WASHINGTON – The Philippine navy is to deploy warships to one of the Spratley Islands called Pag-Asa, which is one of the major points of contention between the Philippines and China over China’s assertion of ownership of all the islands, shoals and underwater maritime resources of the South China Sea, according to a report from Joseph Farah’s G2 Bulletin.

The ships are to warn the Chinese to leave their area in which the Philippines are determined to defend what they assert is their territory, even though their military is no match for what the Chinese could bring to the confrontation

As WND/G2Bulletin recently pointed out, China has been showing an increasingly assertive posture in pressing its claims over the South China Sea, which is rich in resources especially oil, with other nations which similarly make claims in the region.

Those countries with competing claims to those of China include the Philippines, Brunei, Malaysia and Vietnam.

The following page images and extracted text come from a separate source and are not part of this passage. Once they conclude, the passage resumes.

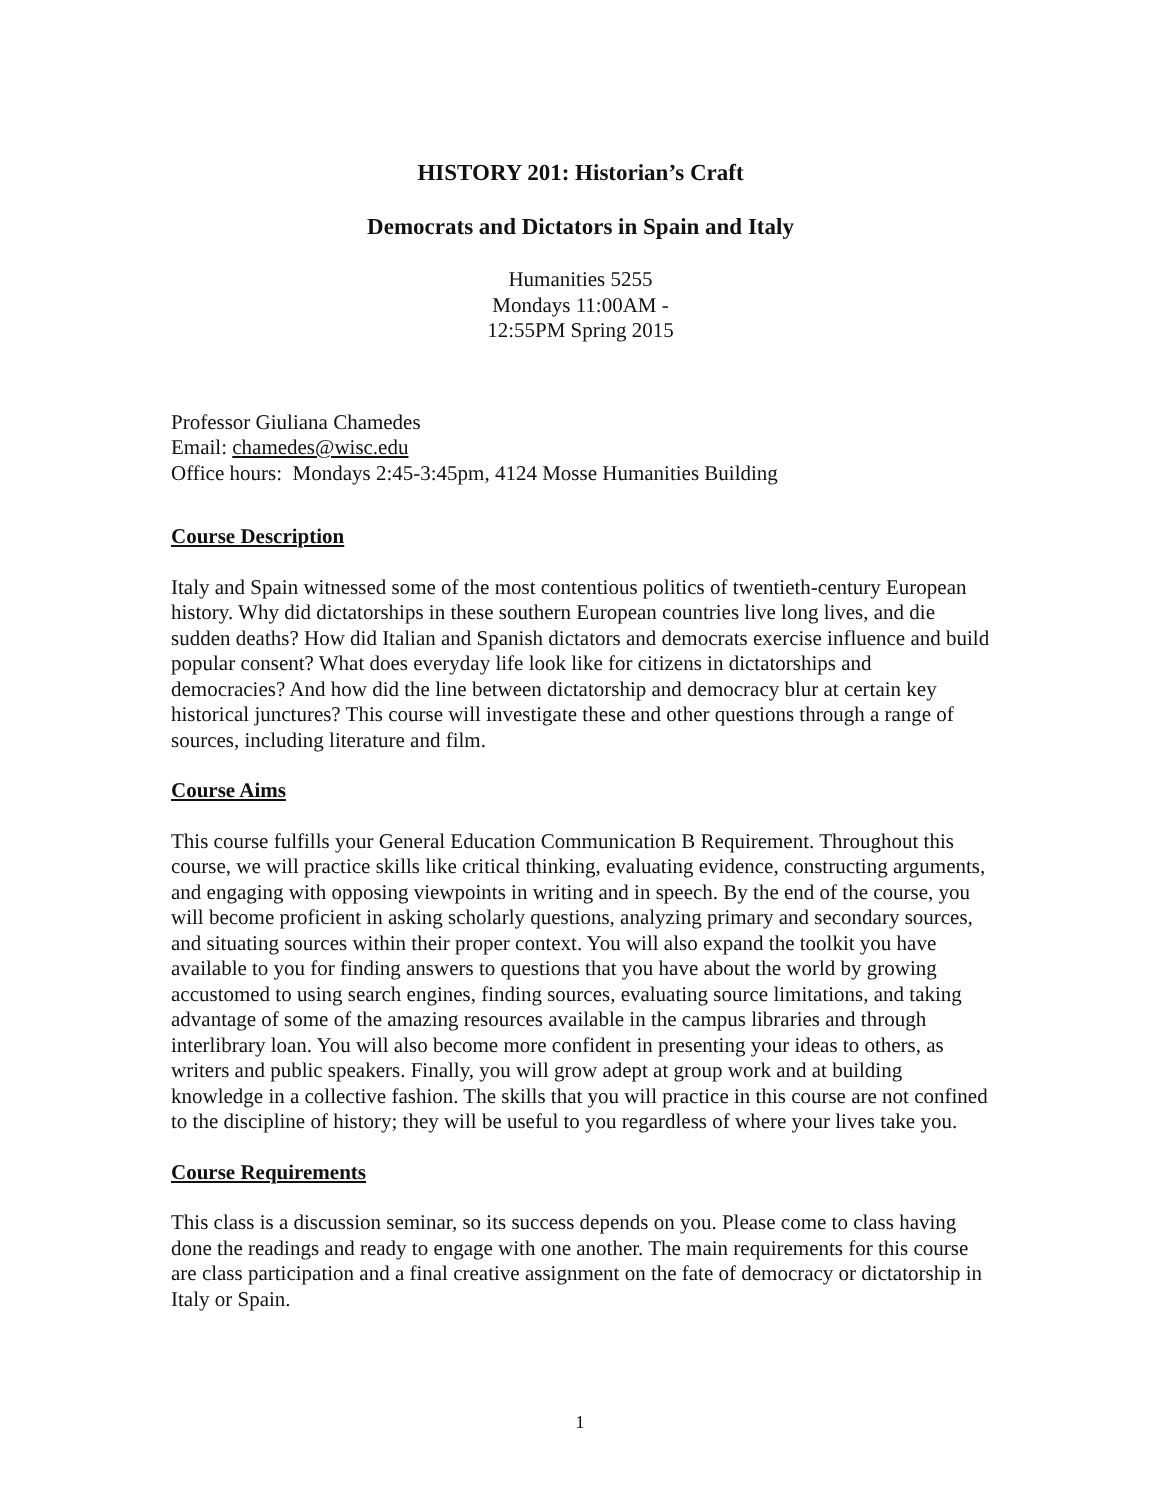HISTORY 201: Historian’s Craft
Democrats and Dictators in Spain and Italy
Humanities 5255
Mondays 11:00AM -
12:55PM Spring 2015
Professor Giuliana Chamedes
Email: chamedes@wisc.edu
Office hours: Mondays 2:45-3:45pm, 4124 Mosse Humanities Building
Course Description
Italy and Spain witnessed some of the most contentious politics of twentieth-century European history. Why did dictatorships in these southern European countries live long lives, and die sudden deaths? How did Italian and Spanish dictators and democrats exercise influence and build popular consent? What does everyday life look like for citizens in dictatorships and democracies? And how did the line between dictatorship and democracy blur at certain key historical junctures? This course will investigate these and other questions through a range of sources, including literature and film.
Course Aims
This course fulfills your General Education Communication B Requirement. Throughout this course, we will practice skills like critical thinking, evaluating evidence, constructing arguments, and engaging with opposing viewpoints in writing and in speech. By the end of the course, you will become proficient in asking scholarly questions, analyzing primary and secondary sources, and situating sources within their proper context. You will also expand the toolkit you have available to you for finding answers to questions that you have about the world by growing accustomed to using search engines, finding sources, evaluating source limitations, and taking advantage of some of the amazing resources available in the campus libraries and through interlibrary loan. You will also become more confident in presenting your ideas to others, as writers and public speakers. Finally, you will grow adept at group work and at building knowledge in a collective fashion. The skills that you will practice in this course are not confined to the discipline of history; they will be useful to you regardless of where your lives take you.
Course Requirements
This class is a discussion seminar, so its success depends on you. Please come to class having done the readings and ready to engage with one another. The main requirements for this course are class participation and a final creative assignment on the fate of democracy or dictatorship in Italy or Spain.
1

There are some 200 islets, sandbanks and reefs to which China has laid claim in the region. All are in dispute. Now, China is in the process of setting up local governments to rule over each of the 200 disputed claims. These local governmental entities will be under the control of the Chinese military.

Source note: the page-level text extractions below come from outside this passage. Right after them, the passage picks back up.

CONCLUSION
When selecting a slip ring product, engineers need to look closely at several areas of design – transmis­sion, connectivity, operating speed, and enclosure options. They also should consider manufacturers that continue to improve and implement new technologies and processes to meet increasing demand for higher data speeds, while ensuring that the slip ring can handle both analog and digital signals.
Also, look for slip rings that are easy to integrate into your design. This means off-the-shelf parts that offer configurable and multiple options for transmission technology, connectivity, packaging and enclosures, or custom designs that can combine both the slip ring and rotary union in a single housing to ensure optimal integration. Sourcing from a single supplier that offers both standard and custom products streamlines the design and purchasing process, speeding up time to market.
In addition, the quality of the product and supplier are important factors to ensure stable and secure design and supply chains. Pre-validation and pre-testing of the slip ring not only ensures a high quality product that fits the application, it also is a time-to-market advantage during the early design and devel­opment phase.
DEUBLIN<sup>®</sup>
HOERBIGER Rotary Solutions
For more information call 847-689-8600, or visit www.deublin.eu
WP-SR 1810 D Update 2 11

China has often stated that it wants to work with these countries on a bilateral basis, but such talks have gotten nowhere and the smaller countries instead have pursued a multilateral approach, again with no success.

As a permanent member of the United Nations Security Council, China has blocked any attempt to raise the issue of conflicting claims before it.

For that reason, the small nations have asked the United States to increase its presence in the area, which it has. The result has only raised tensions even more, according to regional analysts.

China is particularly concerned with U.S. involvement in what it considers a regional dispute and has tried to warn it off. Beijing recently accused the U.S. of pursuing a policy of encirclement of China that could lead to a conflict.

Beijing also has criticized such countries as the Philippines and Vietnam for seeking military assistance from the U.S., which China says the U.S. “can’t afford to provide.”

Given China’s assertiveness in the South China Sea, analysts say that Beijing needs to proceed with some caution. Otherwise, China will drive its neighbors more toward siding with Washington.

Washington, however, didn’t quite expect these smaller countries to undertake actions that now appear to be offering a confrontation with China, which the United States does not want.

These analysts say that Beijing is changing its tact somewhat by softening its diplomatic line while deploying military assets, suggesting a carrot-and-stick approach.

Nevertheless, the Philippines in particular has taken the initiative to move military assets to protect its claims, raising the potential of bringing the United States into the fray.

Curiously, however, the countries which are neighbors to China have deep cultural and historical ties with China and if the regional states are forced to take sides in any Cold War conflict between China and the U.S., some analysts believe the U.S. will be left in the lurch to go it alone against Beijing.